Find the API in Blb/chanBlb.h.
A couple of transport side implementations are provided (file descriptor based interfaces):
-
chanBlbTrnFd
- File descriptor for non-stream interfaces (e.g. pipe, UDP socket), use close() on inClose() and outClose() and no finClose().
-
chanBlbTrnFdStream
- File descriptor for stream interfaces (e.g. TCP socket), use shutdown() on inClose() and outClose() and close() on finClose().

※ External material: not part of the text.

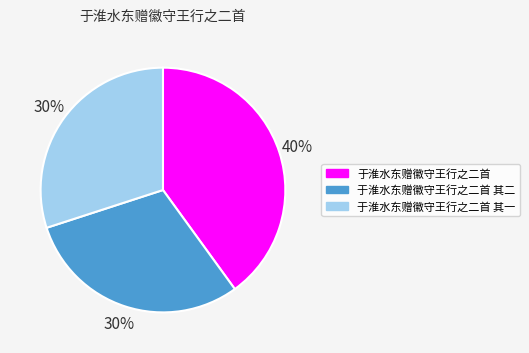

What percentage is the 于淮水东赠徽守王行之二首 slice, to the nearest percent?

40%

Several Channel side, "framing", implementations are provided (useful with streaming protocols):
-
chanBlbChnFcgi
- Read and write framed using FastCGI.
-
chanBlbChnNetstring
- Read and write framed using Netstring.
-
chanBlbChnNetconf10
- Read and write framed using NETCONF 1.0. (This flawed, XML specific, framer is only useful for NETCONF before a transition to NETCONF 1.1.)
-
chanBlbChnNetconf11
- Read and write framed using NETCONF 1.1.
-
chanBlbChnHttp1
- Read framed using HTTP/1.x on headers Transfer-Encoding (chunked) and Content-Length.
Blob flow (repeats):
- Header Blob
- If "Transfer-Encoding" header with value "chunked":
- Non-zero chunk Blob (repeats)
- Zero chunk Blob (includes trailer)
- Else if "Content-Length" header:
- Non-zero content Blob
- Write is not framed.
- Read framed using HTTP/1.x on headers Transfer-Encoding (chunked) and Content-Length.
Blob flow (repeats):
- sockproxy
- Modeled on tcpproxy.c from libtask. Connects two chanBlbs back-to-back, with Channels reversed.

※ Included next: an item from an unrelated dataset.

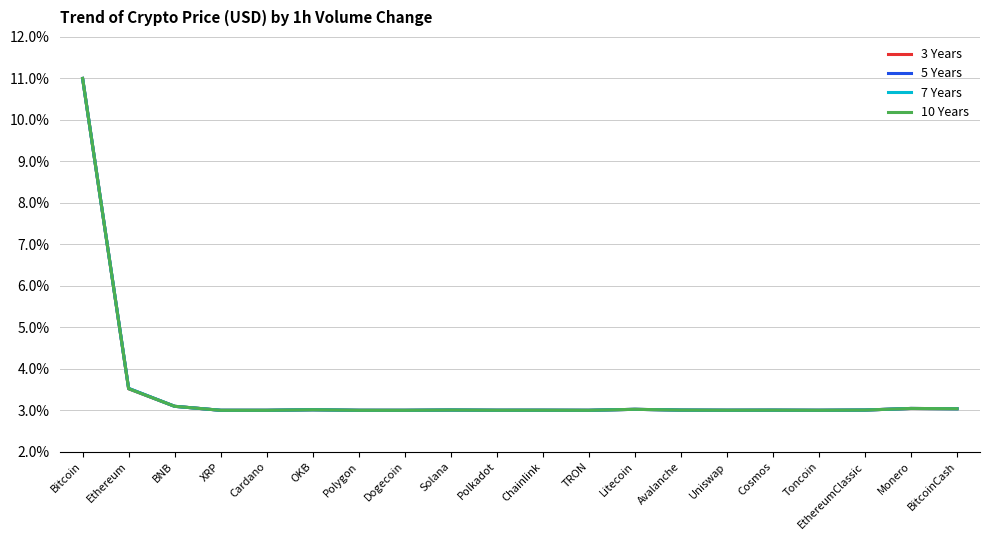

List the series in order of their overall mean, highest first.

5 Years, 7 Years, 10 Years, 3 Years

- Sockproxy needs numeric values for socket type (-T, -t) and family type (-F, -f).
- The options protocol type (-P, -p), service type (-S, -s) and host name (-H, -h) can be symbolic (see getaddrinfo).

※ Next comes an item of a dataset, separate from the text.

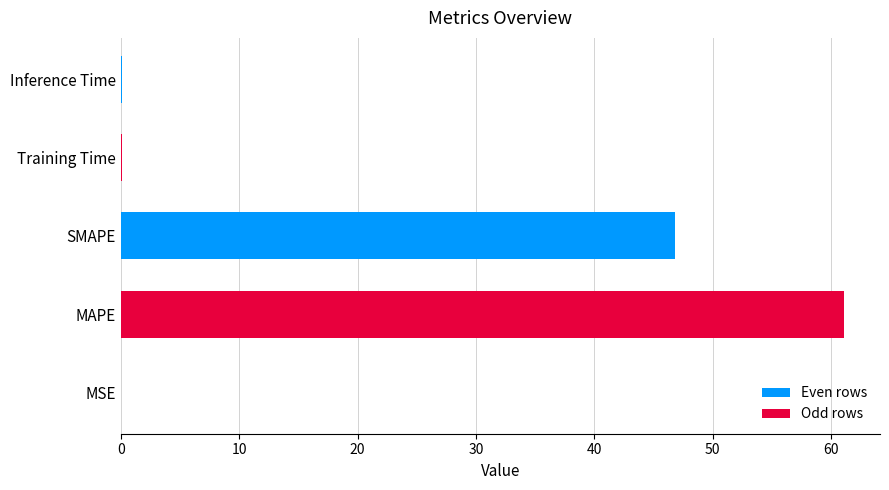

What is the sum of all values?

108.0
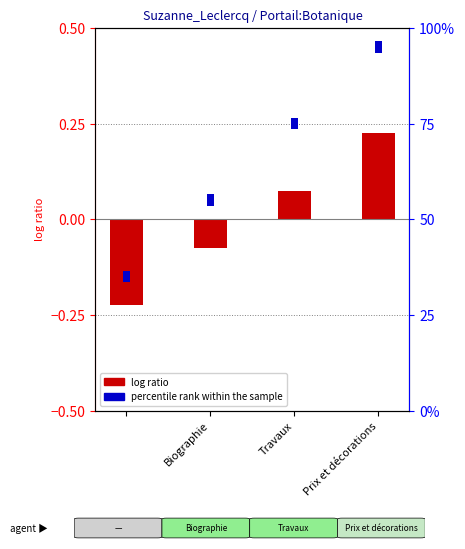

Rank the series at Biographie from lowest to highest value.

col_0, percentile rank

- Upper case options are for the "server" side, lower case options are for the "client" side.
- For most BSD compatible socket libraries, SOCK_STREAM is 1 and AF_INET is 2.
- For example, to listen (because of the server SOCK_STREAM socket type) for connections on any IPv4 stream socket on service 2222 and connect them to any IPv4 stream socket on service ssh at host localhost (letting the system choose the protocol):
- ./sockproxy -T 1 -F 2 -S 2222 -t 1 -f 2 -h localhost -s ssh &
- ssh -p 2222 user@localhost
- pipeproxy
- Copy stdin to stdout through chanBlb pipe file descriptors preserving read boundaries using a FIFO Store and Netstring framing.
- chanStrBlbSQL
- Demonstrate a SQLite based Channel Blob FIFO Store.
- chanBlbTrnKcp
- Demonstrate a KCP UDP transport integration.
- squint
- Implementation of M. Douglas McIlroy's "Squinting at Power Series".
- floydWarshall
- Use a Channel coordinating dynamic thread pool to parallelize the Floyd-Warshall all shortest paths algorithm using blocking techniques extended to optionally save all equal next hops.
Use "make" or review the file "Makefile" to build.